Zebrafish as a translational model of Parkinson’s disease – a study of microRNAs

Parkinson’s disease (PD) is the second most common neurodegenerative disorder, currently there are no disease modifying treatments. It is thought that microRNAs may be implicated in pathogenesis of PD. In this thesis the function of three microRNAs, which may be relevant to PD, were investigated in zebrafish. These miRNAs are: miR-133b, thought to be involved in development of dopaminergic neurons through its target PITX3; miR-205, which has been shown to regulate the PD-associated gene LRRK2; and miR-155, a key regulator of immune and inflammatory processes. Despite being more evolutionarily distant to humans than rodent models, the zebrafish has emerged as an effective model of human disease due it its low cost, fast development and transparency. A further aim of this thesis was to develop a high throughput imaging strategy to assess dopaminergic neuron number in the developing zebrafish brain, which can be used as a screening tool to identify potentially therapeutic compounds.

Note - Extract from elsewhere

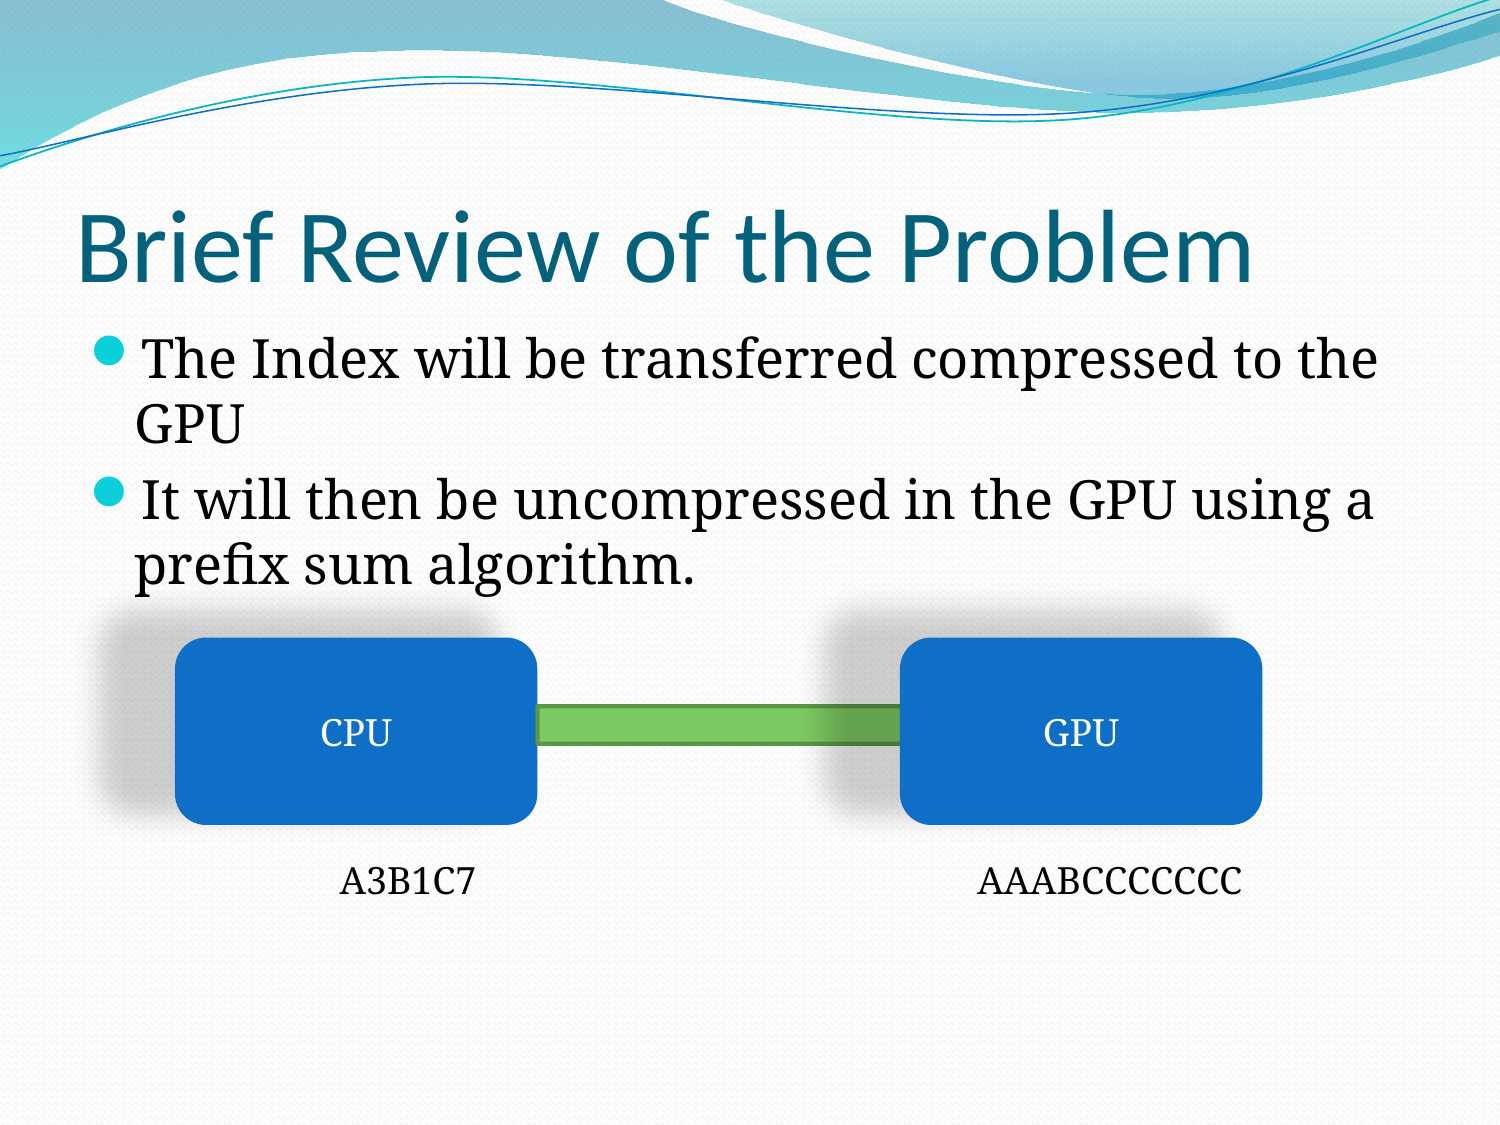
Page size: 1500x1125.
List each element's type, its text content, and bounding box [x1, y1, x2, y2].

The effect of both miR-133b and miR-205 knockdown on the number of dopaminergic neurons was investigated. In wild type zebrafish miR-205 knockdown causes a slight but significant decrease in dopaminergic neurons whereas miR-133b knockdown causes a significant increase in dopaminergic neuron number. In a previously established zebrafish model of PD, miR-133b knockdown completely rescued a 15% decrease in dopaminergic neuron number. The expression of miR-155 was assessed in three different zebrafish models of PD. While no change was observed in pink1- or parkin-deficient zebrafish, an increase in this miRNA and related inflammatory markers was observed in both larvae and juvenile brains of gba1-deficient zebrafish. As this miRNA and inflammatory markers are shown to be upregulated before any neuron loss is detectable in these zebrafish, it is possible that miR 155-related inflammation contributes to neurodegeneration. A stable miR-155 mutant line was also generated which will be used to determine whether genetic ablation of this miRNA has a protective effect in gba1-deficient zebrafish.
A fluorescent reporter line expressing GFP in monoaminergic neurons has been validated for study of dopaminergic neurons. A fluorescence-based method developed using this line was able to reproduce data using a previously established in situ hybridisation-based method for neuron counting. To allow for more time and cost effective mounting of embryos for imaging, a mould has been developed. Use of this mould to mount embryos allows for high throughput imaging of the developing brain.
The miRNAs presented in this study may have therapeutic potential in PD through modulation of dopaminergic neuron survival or by regulating the expression of PD-associated genes. The development of a high throughput screening process may allow a PD-related drug or toxin screen to be performed in our group in the near future.